Ruon Chronicles Flash Fiction and News

In which I revisit some earlier worldbuilding that takes the story forward

Hello again Dearest Reader,

So, I’ve been revisiting some of the older pieces of worldbuilding I’ve done for Ruon Chronicles to make sure that I stay on track while macro outlining. I do do some of my worldbuilding through writing fiction like short stories or flash fiction (two of which I’m sharing here) as that seems to help me ground it more than when I do Wikipedia-type articles.

These two stories take place in the country Sjahra (map below), near the city Gado. “Shadows” gives a glimpse of some of the Bad Guys as well and what I’ve planned with some of them.

Otherwise I’m still busy in-between work with the macro outline for The Ruon Chronicles. Luckily this is going much easier now that I have a properly working laptop again, yay! I’m basically just figuring out how best to introduce the characters and story without having the reader being bombarded with so many new people and places that they don’t know if they’re coming or going.

Once that’s done it’ll be a lot easier to draw all the storylines together and then march onwards to … well, you’ll have to wait and see, mwahahaha!

But first, the fiction…

Dust Red As Blood

Arek dug his fingers into the dry ground. Red dust caked beneath the priest’s fingernails and clung to the blood staining his wrinkled hands. Tears turned the world to a blurred, red puddle even as he pushed more of the dirt from the quickly dug grave. He wiped his face, leaving it painted in streaks of red dust, tears, and blood.

Some way from him, standing close to the Veil usually hidden from mortals, was one of the Guardians of the Veil. Her light blue cloak stood in stark contrast to the deep brown of the leather armour she wore. Her face was veiled and her right hand hand was clenched around a spear. She stared out over the flat plain dotted with small settlements.

Behind her the shrine of the Khalne Alima stood broken and burnt.

“Why did you not take me?” he shouted at her. She turned a solemn face towards him. A frown pulled at her brow.

“I was the one who should have guarded the shrine today. You should have taken me!” Arek shouted.

She did not move and kept on staring at him. Behind her the Veil glimmered as if it, too, was seen through tears.

Arek got up and staggered towards her.

“Please, let us trade places,” he pleaded. “Galeun is too young. He was never supposed to have been here.”

“You came as soon as you saw the fire at the shrine. You did not think of your own wellbeing,” she said. The Guardian’s words were clipped as if she was unused to talking. “You are asking something of me which I cannot give.” The Guardian pointed over his shoulder and the man turned around. On the ground, next to the boy, was his own body, disfigured from the wounds dealt to him.


Flash Fiction: Shadows

“It is too late to turn back - for all of us,” I said. “We have to go on.
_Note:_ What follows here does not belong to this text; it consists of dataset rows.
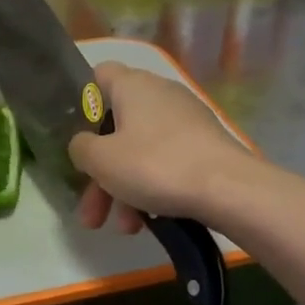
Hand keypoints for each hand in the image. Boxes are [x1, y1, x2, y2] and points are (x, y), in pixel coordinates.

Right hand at [69, 63, 259, 234]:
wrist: (229, 188)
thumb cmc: (156, 165)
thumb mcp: (102, 160)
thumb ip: (80, 148)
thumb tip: (83, 144)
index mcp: (133, 86)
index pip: (98, 76)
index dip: (81, 101)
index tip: (74, 134)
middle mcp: (160, 94)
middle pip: (116, 128)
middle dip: (100, 173)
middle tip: (91, 212)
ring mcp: (185, 120)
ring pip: (140, 151)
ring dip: (124, 189)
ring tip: (124, 228)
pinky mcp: (204, 145)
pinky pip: (166, 162)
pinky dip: (152, 188)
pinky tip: (150, 221)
We were chosen for a reason.”

Around us the landscape had turned starker until only short brush remained and the red dust was whipped into the air to scour our faces and hands. The prison tomb, after all, had been built to be forgotten. And it had been forgotten for nearly a thousand years. Books, though, can make memories last a lot longer.

It felt an eternity before we reached the cliffs where the Khalver had been entombed. Some of us - those too weak - had been left behind to be buried in the sand. I wondered if their souls would reach the Veil now. But we had no choice but to push on.
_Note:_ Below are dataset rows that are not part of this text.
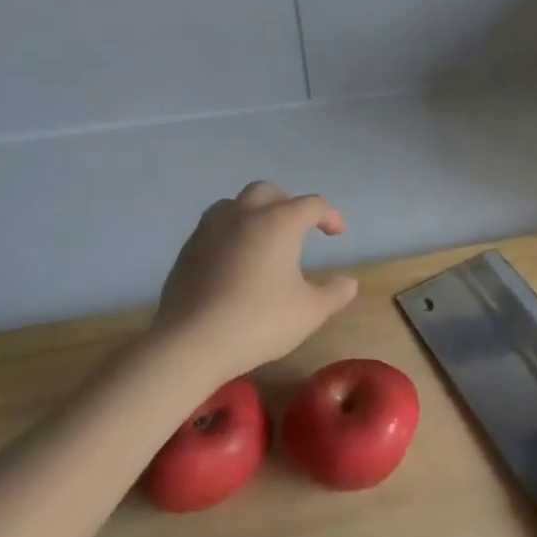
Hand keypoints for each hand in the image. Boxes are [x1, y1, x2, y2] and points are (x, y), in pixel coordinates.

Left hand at [149, 181, 358, 379]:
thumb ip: (334, 294)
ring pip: (234, 204)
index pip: (312, 205)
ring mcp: (209, 231)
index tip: (338, 234)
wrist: (190, 344)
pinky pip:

The tombs were carved into the rock and blood-red stone doors, their once pristine carvings worn by time, stood the only guard. I took the tattered tome from the bag digging into my shoulder and opened it at the passage where the words to open the doors had been written down an age ago.

I stumbled over the old words, but, when I had finished, the doors opened with a deep groan. Skeletal remains lay at the doorway and, now that sunlight shone into the tomb, I could see the mass of roiling grey shadows inside.

One of them rushed out and into Raonaild’s screaming mouth. The light of his soul flickered out in a burst of light.

I could hear my own voice echoing a “No!” against the cliffs.

When Raonaild spoke again, it was not with his own voice - or in his own tongue. I stared at the Khalver before me and dropped the book.

The other shadows rushed from their tomb.